2人の狙いは“とげキャノン”の粉砕。熱を持った物質を急激に冷やすと、その物質は温度変化に耐えられなくなって形を崩しやすくなるのだ。その作戦は成功し、見事“とげキャノン”はバラバラになってしまった。
しかし、彼らの狙いはそれだけではなかった。パルシェンとジュゴンは“ふんえん”による煙で前方の視界が遮られ、ヒトカゲ達が見えなくなってしまった。そこにチコリータとドダイトスが技をくりだした。
「“しびれごな”!」
「“リーフストーム”!」
2人の融合技、“しびれごな”を乗せた“リーフストーム”は夫婦の目の前に突如現れ、どうすることもできずに技を真正面から受けてしまった。
『うわわわっ!?』
その圧倒的な“リーフストーム”をくらった2人は倒れてしまった。おまけに一緒にくっついてきた“しびれごな”によって麻痺状態になり、2人は為す術がなくなった。
『やった、成功♪』
4人はハイタッチをして喜んだ。そんな様子を見たパルシェンとジュゴンは、全身の痺れに耐えながら4人に向かってこう言い放った。

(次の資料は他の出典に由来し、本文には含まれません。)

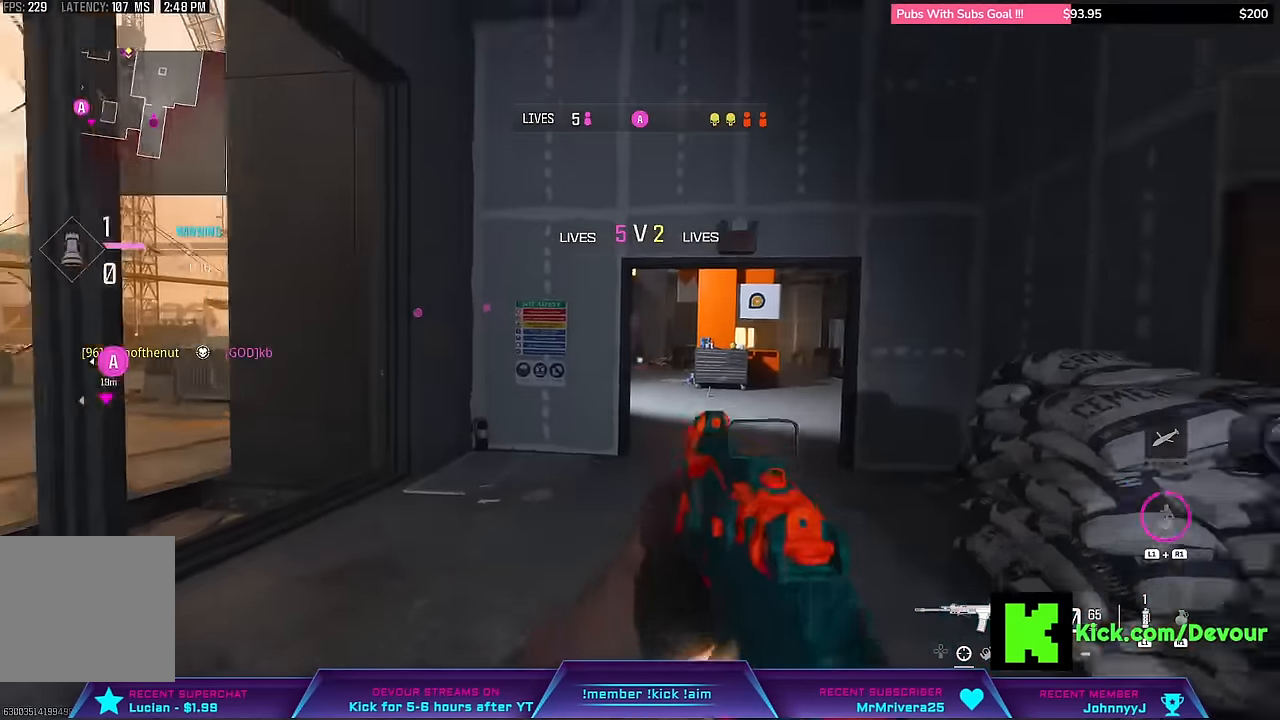
{"buttons": [], "left_stick": "down", "right_stick": "center", "events": [[33, "right_stick", "center"], [67, "left_stick", "down"]]}
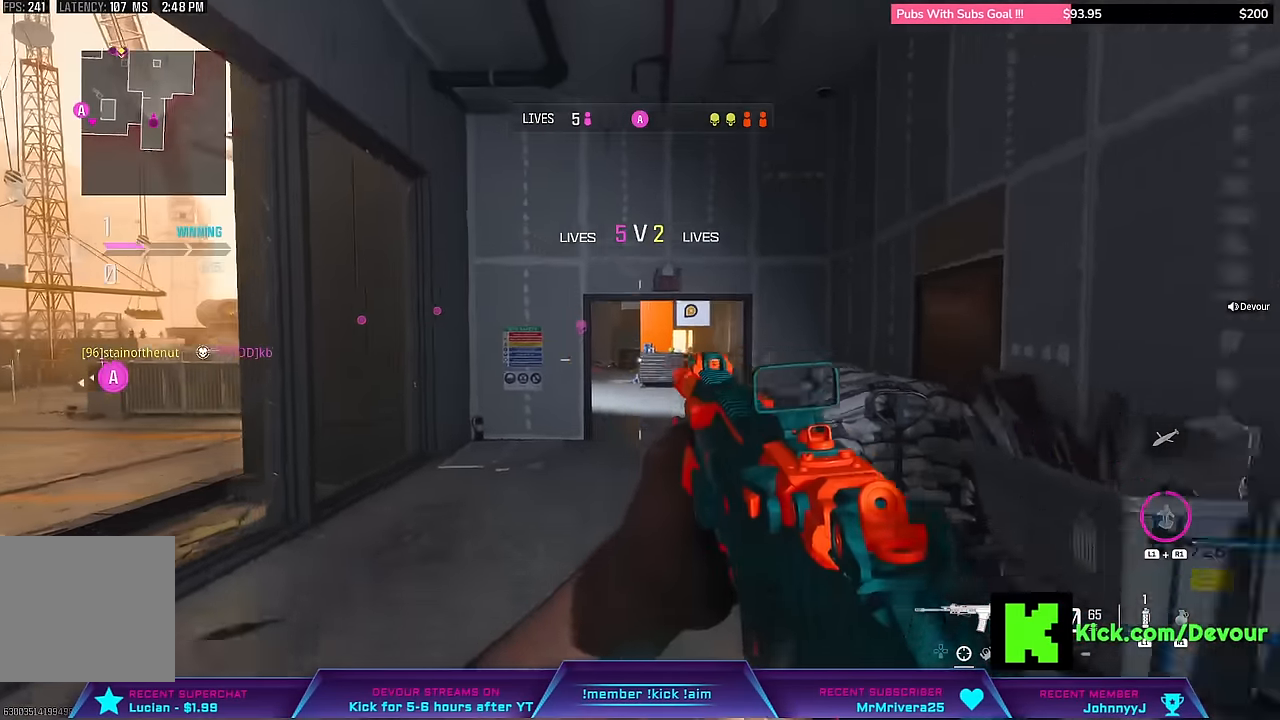
{"buttons": ["L2"], "left_stick": "down-right", "right_stick": "center", "events": [[183, "left_stick", "down-right"], [283, "L2", "down"]]}
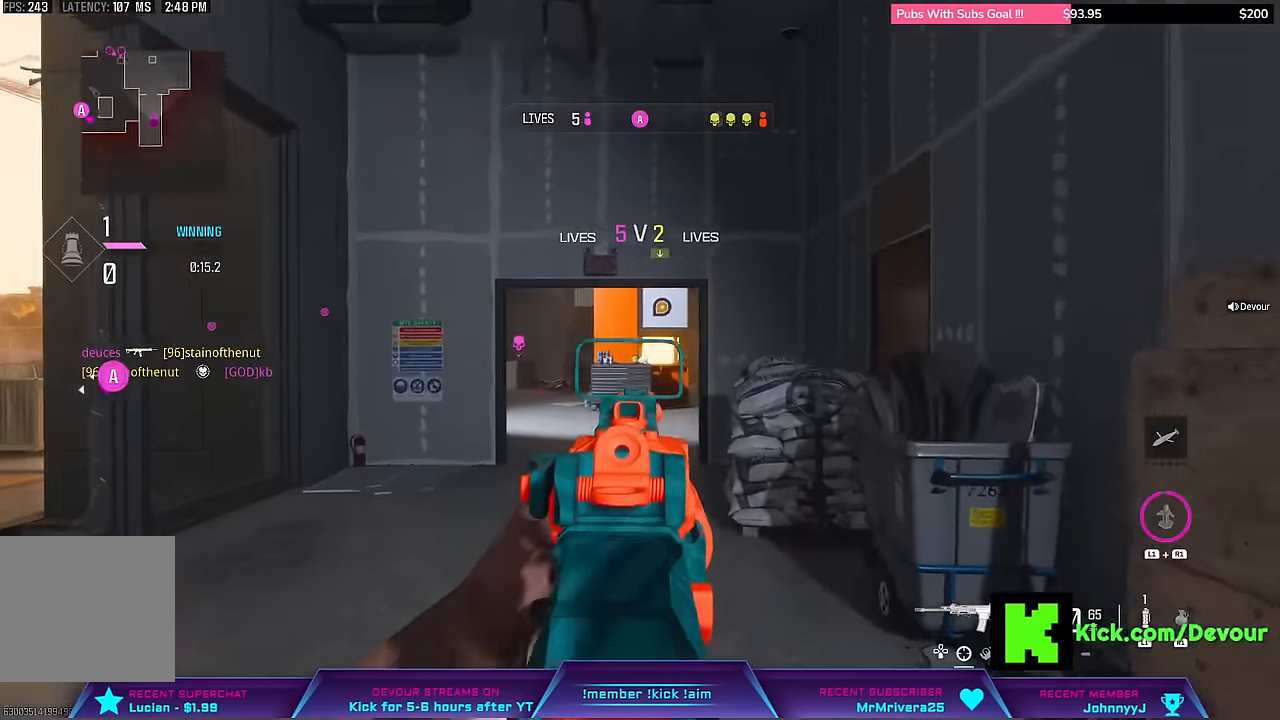
{"buttons": ["L2"], "left_stick": "down-right", "right_stick": "center", "events": []}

『……私達の“ラブ・キャノン”が負けた。それはつまり、あなた達のラブ・パワーが私達より強かった。認めたくないけど、強い愛情だわ……』
何訳のわからないことを言っているんだと思ったヒトカゲとゼニガメだったが、何故かチコリータとドダイトスだけドキッとしてしまった。そしてゆっくりとお互いの顔を見た。
『……あっ……』
2人は気恥ずかしそうに目を逸らした。顔がほんのり赤くなっている。
(これってまさしく?)
(これは絶対そうだ。間違いねぇな)
想像の中でヒトカゲとゼニガメは2人の気持ちを悟った。今の2人は、つい少し前にパルシェンとジュゴンが取っていた行動そのものである。
『か、勝手に想像するなぁ――!』
ヒトカゲとゼニガメの表情を見ただけで2人の想像に気づいたチコリータとドダイトスは、ありったけの攻撃をお見舞いしたのだった。それは2人の愛が織り成す、ラブ……
『違うっ!』
……違うらしい。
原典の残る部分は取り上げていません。